熟读史书的人都知道,《史记》记载的确切纪年,最早只能追溯到西周共和元年,也就是公元前841年。在此之前,夏、商两代只有帝王世系,没有准确年份,千年历史处在“有世无年”的模糊状态。1996年,国内集合历史、考古、天文、碳十四测年两百多位学者,启动夏商周断代工程。五年之后,阶段性成果对外发布,立刻在国际学界掀起轩然大波,美国斯坦福大学汉学家倪德卫甚至放出狠话:国际学术界会把这份报告撕成碎片。
很多人好奇,这份报告到底写了什么,为何会引发如此激烈的对抗。2000年11月,工程正式对外公布《夏商周年表》,这是整个项目最核心的产出。年表给出一套完整的三代时间框架:夏朝始于公元前2070年,夏商更替为公元前1600年;盘庚迁殷大致定在公元前1300年;武王伐纣、商周更替锁定在公元前1046年,同时排出武丁之后商王,以及西周十位君王的大致在位时间。
在此之前,西方主流观点并不承认夏朝属于信史,认为夏朝只存在于后世古籍传说当中。断代工程结合二里头、王城岗等遗址碳十四测年,再对照古籍记载、青铜器铭文、古代天象记录,把华夏可参考的纪年向前推进一千两百多年,补上上古历史的时间标尺。
这份成果一经面世,国内史学界有赞同也有保留,而部分西方汉学学者的批评来的格外猛烈。表面上,他们提出的是学术层面的质疑。第一,碳十四测年本身存在误差,只能给出时间区间,很难精准锁定某一个具体年份,工程直接给出确切整数年份,在他们看来不够严谨。第二,古代天象记录来自传世文献,天象倒推可以有多种解读,武王伐纣就存在好几个候选年份,直接选定公元前1046年,带有主观取舍。第三,西方学者认为,很多考古地层、金文历谱的证据链条,存在不少假设成分,不能当成铁证。
除去学术方法的分歧,背后还有更深一层的话语权博弈。长久以来,上古文明的评判标准掌握在西方学界手中。埃及、两河文明都有明确纪年,而中国上古长期拿不出完整年表,不少西方著作直接把商朝算作中国文明的开端,对夏朝持否定态度。
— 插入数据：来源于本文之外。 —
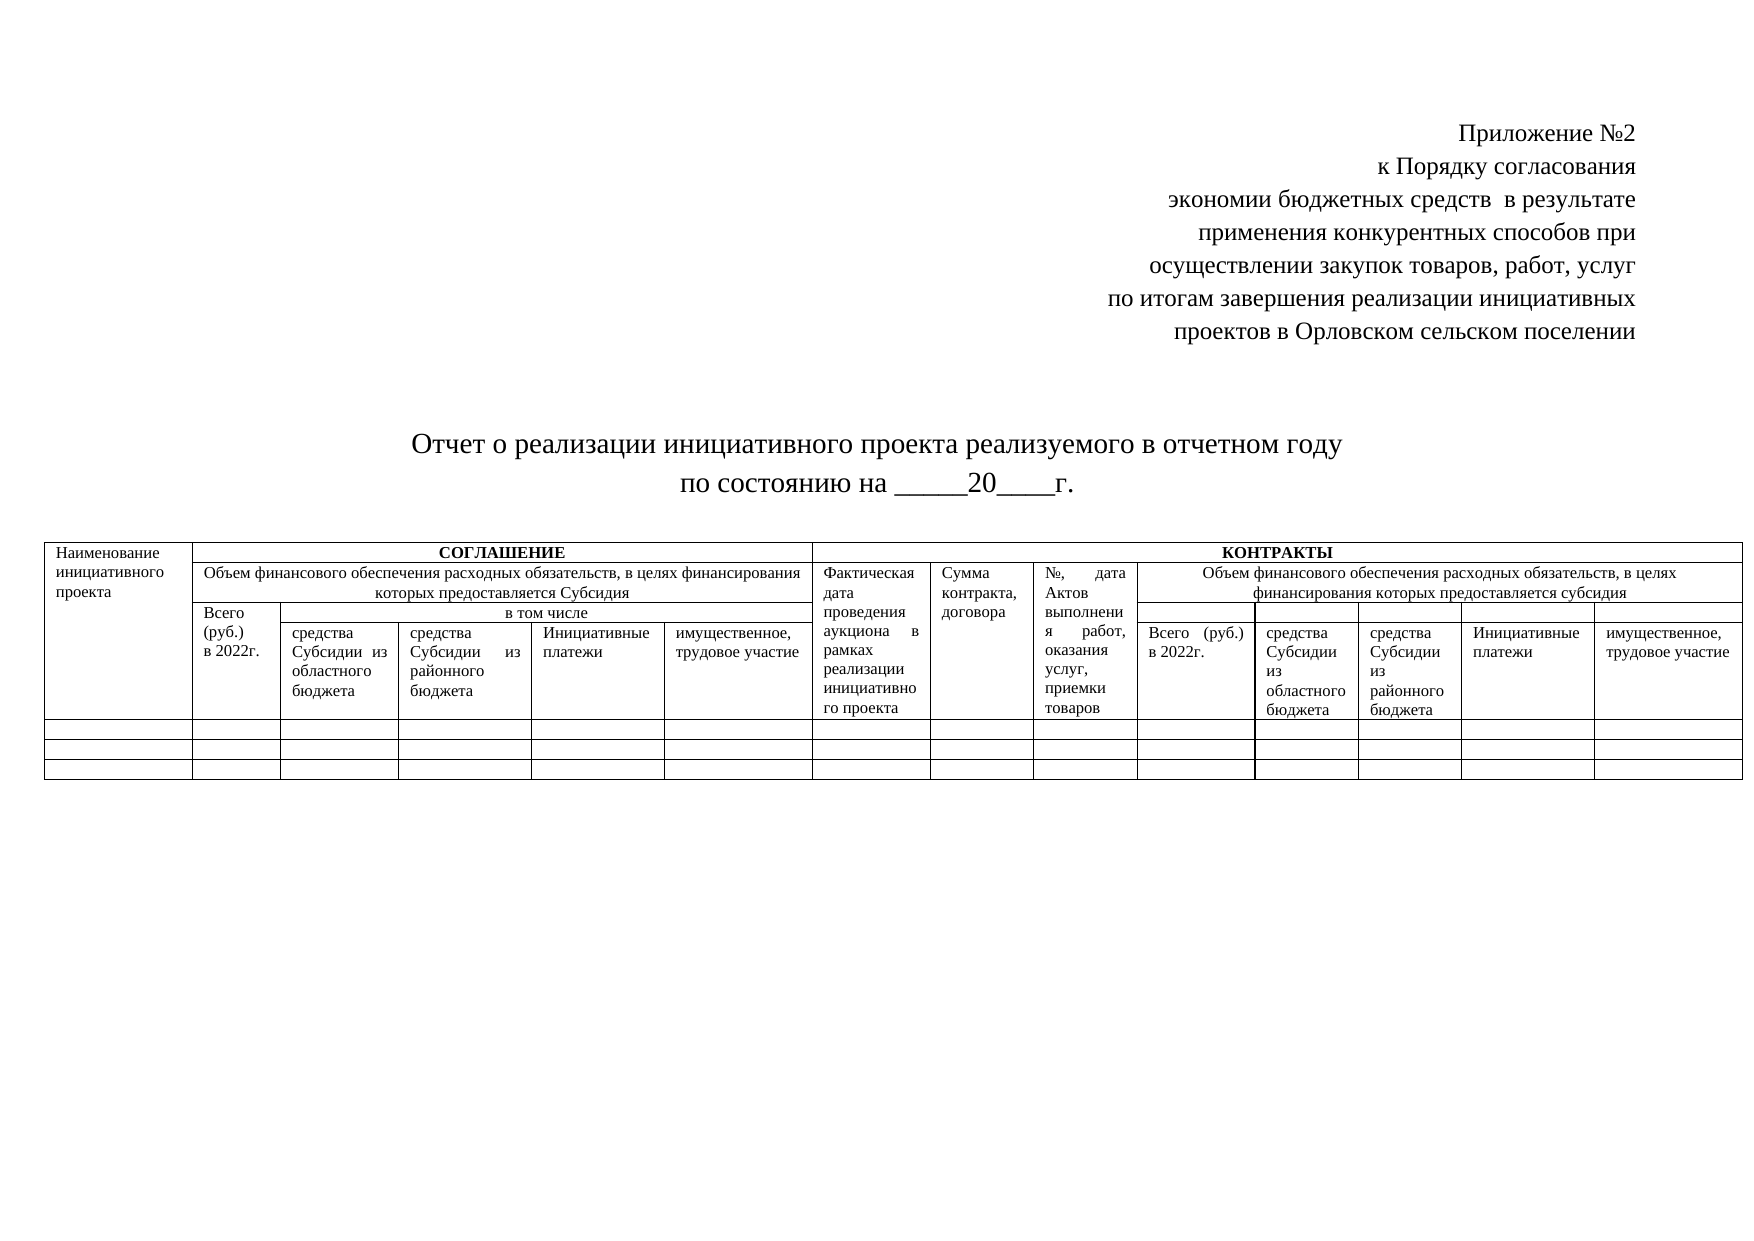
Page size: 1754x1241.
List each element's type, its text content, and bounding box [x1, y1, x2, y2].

table_cell [399, 720, 531, 739]
text осуществлении закупок товаров, работ, услуг [118, 250, 1636, 279]
table_cell [1034, 720, 1137, 739]
table_cell [1595, 603, 1742, 622]
table_cell [399, 740, 531, 759]
table_cell [665, 740, 812, 759]
table_cell [1462, 603, 1594, 622]
table_cell Объем финансового обеспечения расходных обязательств, в целях финансирования которых предоставляется субсидия [1138, 563, 1742, 602]
table_header СОГЛАШЕНИЕ [193, 543, 812, 562]
table_cell [193, 760, 280, 779]
table_cell имущественное, трудовое участие [1595, 623, 1742, 719]
table_cell Инициативные платежи [1462, 623, 1594, 719]
text Отчет о реализации инициативного проекта реализуемого в отчетном году [118, 426, 1636, 460]
text по итогам завершения реализации инициативных [118, 283, 1636, 312]
table_cell [532, 740, 664, 759]
table_cell [45, 740, 192, 759]
table_cell [1138, 740, 1254, 759]
table_cell [1359, 720, 1461, 739]
table_header Наименование инициативного проекта [45, 543, 192, 719]
table_header КОНТРАКТЫ [813, 543, 1742, 562]
table_cell средства Субсидии из районного бюджета [1359, 623, 1461, 719]
table_cell Всего (руб.) в 2022г. [193, 603, 280, 719]
table_cell [45, 760, 192, 779]
table_cell в том числе [281, 603, 812, 622]
table_cell [532, 760, 664, 779]
table_cell [399, 760, 531, 779]
table_cell [1595, 720, 1742, 739]
table_cell [1595, 760, 1742, 779]
table_cell [931, 760, 1033, 779]
table_cell [1359, 740, 1461, 759]
table_cell [665, 760, 812, 779]
table_cell имущественное, трудовое участие [665, 623, 812, 719]
table_cell [1138, 603, 1254, 622]
table_cell [1359, 760, 1461, 779]
table_cell №, дата Актов выполнения работ, оказания услуг, приемки товаров [1034, 563, 1137, 719]
table_cell средства Субсидии из областного бюджета [281, 623, 398, 719]
table_cell [813, 760, 930, 779]
table_cell Фактическая дата проведения аукциона в рамках реализации инициативного проекта [813, 563, 930, 719]
table_cell [193, 740, 280, 759]
table_cell [1034, 740, 1137, 759]
table_cell [813, 740, 930, 759]
table_cell [193, 720, 280, 739]
table_cell [1138, 720, 1254, 739]
text Приложение №2 [118, 118, 1636, 147]
table_cell [1359, 603, 1461, 622]
table_cell [1256, 720, 1358, 739]
table_cell [1462, 760, 1594, 779]
table_cell [1595, 740, 1742, 759]
table_cell Объем финансового обеспечения расходных обязательств, в целях финансирования которых предоставляется Субсидия [193, 563, 812, 602]
text экономии бюджетных средств в результате [118, 184, 1636, 213]
table_cell [1138, 760, 1254, 779]
table_cell [1462, 720, 1594, 739]
table_cell Сумма контракта, договора [931, 563, 1033, 719]
text проектов в Орловском сельском поселении [118, 316, 1636, 345]
table_cell [931, 720, 1033, 739]
table_cell Инициативные платежи [532, 623, 664, 719]
table_cell средства Субсидии из областного бюджета [1256, 623, 1358, 719]
table_cell [813, 720, 930, 739]
table_cell [281, 720, 398, 739]
table_cell [665, 720, 812, 739]
table_cell [45, 720, 192, 739]
text по состоянию на _____20____г. [118, 465, 1636, 498]
table_cell [931, 740, 1033, 759]
table_cell [532, 720, 664, 739]
text применения конкурентных способов при [118, 217, 1636, 246]
table_cell средства Субсидии из районного бюджета [399, 623, 531, 719]
table_cell [281, 740, 398, 759]
table_cell [1256, 740, 1358, 759]
table_cell [1256, 603, 1358, 622]
table_cell [281, 760, 398, 779]
table_cell Всего (руб.) в 2022г. [1138, 623, 1254, 719]
table_cell [1034, 760, 1137, 779]
text к Порядку согласования [118, 151, 1636, 180]
table_cell [1462, 740, 1594, 759]
table_cell [1256, 760, 1358, 779]
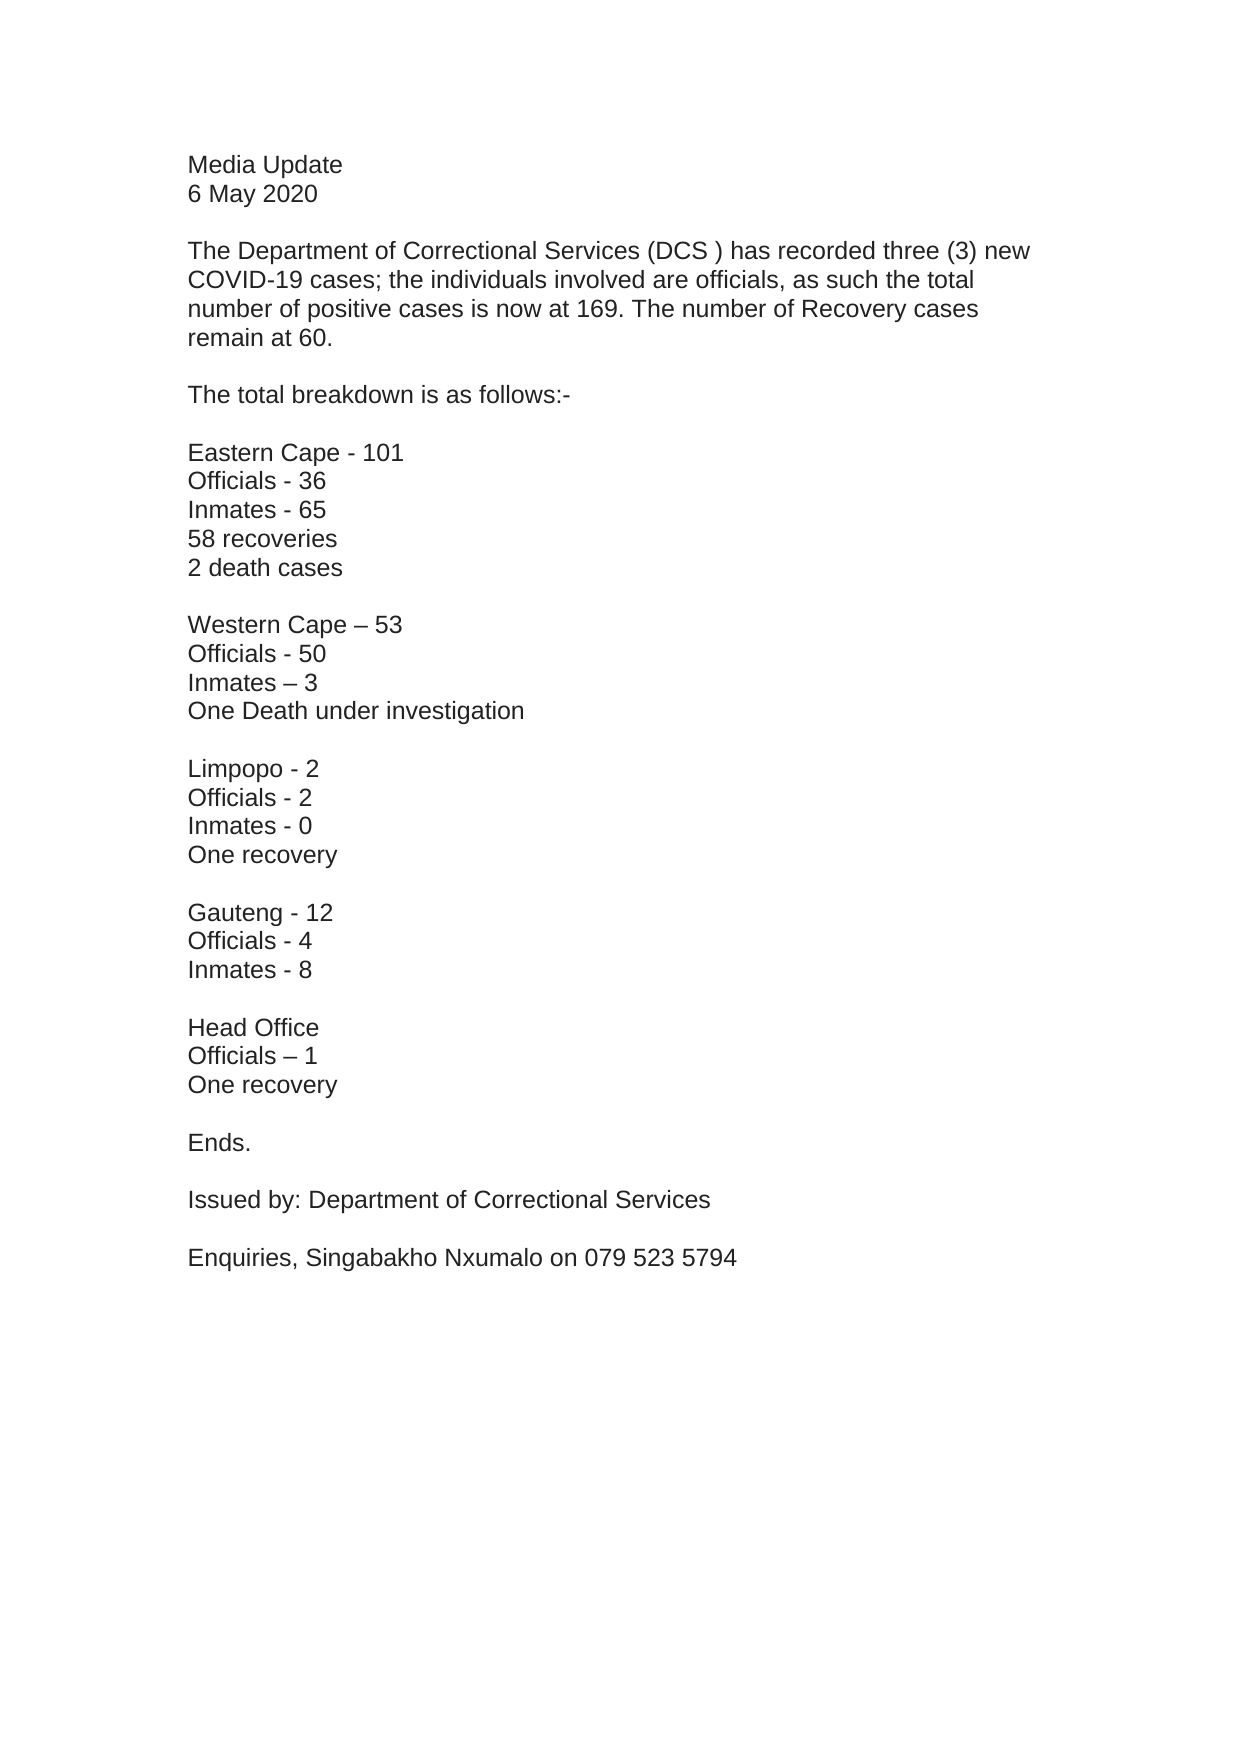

断代工程集合多学科力量,拿出一套本土化上古年代体系,打破了过去由西方汉学主导的叙事框架。部分西方学者先入为主,直接给项目贴上“民族主义”标签,认为这是出于文化诉求,而非纯粹客观研究,才有了“撕碎报告”这样情绪化的表态。
但客观来讲,断代工程从来没有宣称自己拿到终极标准答案。参与项目的学者多次说明,这份年表只是现阶段综合各类证据得出的最优解,不是盖棺定论,欢迎学界继续讨论修正。国内同样有不少学者,对测年精度、文献解读提出不同意见,学术争论本就是常态。
还要分清一件事:激烈批评只是一部分西方学者的观点,不等于全部国际考古界的共识。后来中华文明探源工程继续推进,更多遗址出土新材料,也不断丰富我们对上古时代的认知。
时至今日,这份《夏商周年表》已经走进国内教科书,作为参考框架广泛使用,但繁本完整版报告,时隔多年才陆续整理出版,很多细节依旧还在打磨完善。
这场跨世纪的学术风波不难看出,上古史研究,文献、考古、科技测年缺一不可。年代的推定,永远会伴随争议。“撕碎报告”更像是一种情绪宣泄,真正的历史研究,从来不是靠激烈言辞,而是依靠不断出土的实物证据,一点点靠近历史真相。